Ohio State student fulfills dream, interns at the White House
Published: Wednesday, November 14, 2012
Updated: Wednesday, November 14, 2012 23:11
After an Ohio State student fulfilled her dream of interning in the nation’s capital, she dreamed up another goal.
The Washington Academic Internship Program, offered through The John Glenn School of Public Affairs, provides OSU students with the opportunity to study and work in Washington D.C. The interns remain fully registered students during their time out of town and earn class credit for their internship. The students also participate in a research seminar and take a course on policy and public service.
Aiesha White, a senior in international studies, felt her resume gave her an edge over other applicants. She was an intern for three years at Procter and Gamble and is a former vice president of the John Glenn Civic Leadership Council, a student organization that encourages civic engagement among college students.
White said she was always attracted to public policy, particularly as it relates to education.
“It is the key to getting the nation and country to a better place,” White said.
White applied for the program last summer because she wanted to experience public policy firsthand on a more broader level than just a local one. While in Washington, D.C., White interned at the U.S. Department of Education in the Developing Hispanic-Serving Institutions Program, or HSI.
The HSI Program is a nationwide program that provides grants to assist universities to expand and improve educational opportunities for Hispanic students.

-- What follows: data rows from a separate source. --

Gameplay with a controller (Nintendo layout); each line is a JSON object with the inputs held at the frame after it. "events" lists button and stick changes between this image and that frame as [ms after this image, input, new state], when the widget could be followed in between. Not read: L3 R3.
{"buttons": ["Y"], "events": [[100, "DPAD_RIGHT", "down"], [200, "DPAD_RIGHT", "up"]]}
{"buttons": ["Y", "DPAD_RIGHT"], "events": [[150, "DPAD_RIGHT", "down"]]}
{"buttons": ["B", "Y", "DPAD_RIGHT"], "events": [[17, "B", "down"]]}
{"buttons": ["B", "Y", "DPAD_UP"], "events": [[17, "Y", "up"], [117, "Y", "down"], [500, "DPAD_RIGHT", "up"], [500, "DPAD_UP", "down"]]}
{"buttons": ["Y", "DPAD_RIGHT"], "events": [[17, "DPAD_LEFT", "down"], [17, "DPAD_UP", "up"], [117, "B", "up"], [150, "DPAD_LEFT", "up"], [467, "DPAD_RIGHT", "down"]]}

After researching colleges and available grants, White presented her findings to the HSI and then added her own feedback.
“It was definitely the highlight of the internship,” White said. “It’s very rare that staff members can go as in-depth as I did, and it’s nice to be able to provide them with that important information to give perspective on how to help schools.”
For White, one of the research discoveries that stood out most was the large number of schools she noticed were trying to be more innovative with the Science, Technology, Engineering and Mathematics (STEM) approach.
“Schools are trying hard to utilize new ideas and learning,” White said. “They are making really strong efforts to improve, and that was really exciting to find out.”
White said the experience she gained last summer has encouraged her to continue working in educational policy, and it’s led her to a new dream — to lead a non-profit group geared toward education reform.
White said she has benefited from the experience and believes other students, regardless of major, would too.
“I would definitely tell anyone to do this (internship),” White said. “It’s a great experience, no matter what you’re studying. You’re in Washington, D.C., one of most influential cities in (the) entire world. It’s a life-changing experience.”
White is currently an intern with the National Economic Council at the White House and will return to OSU next semester.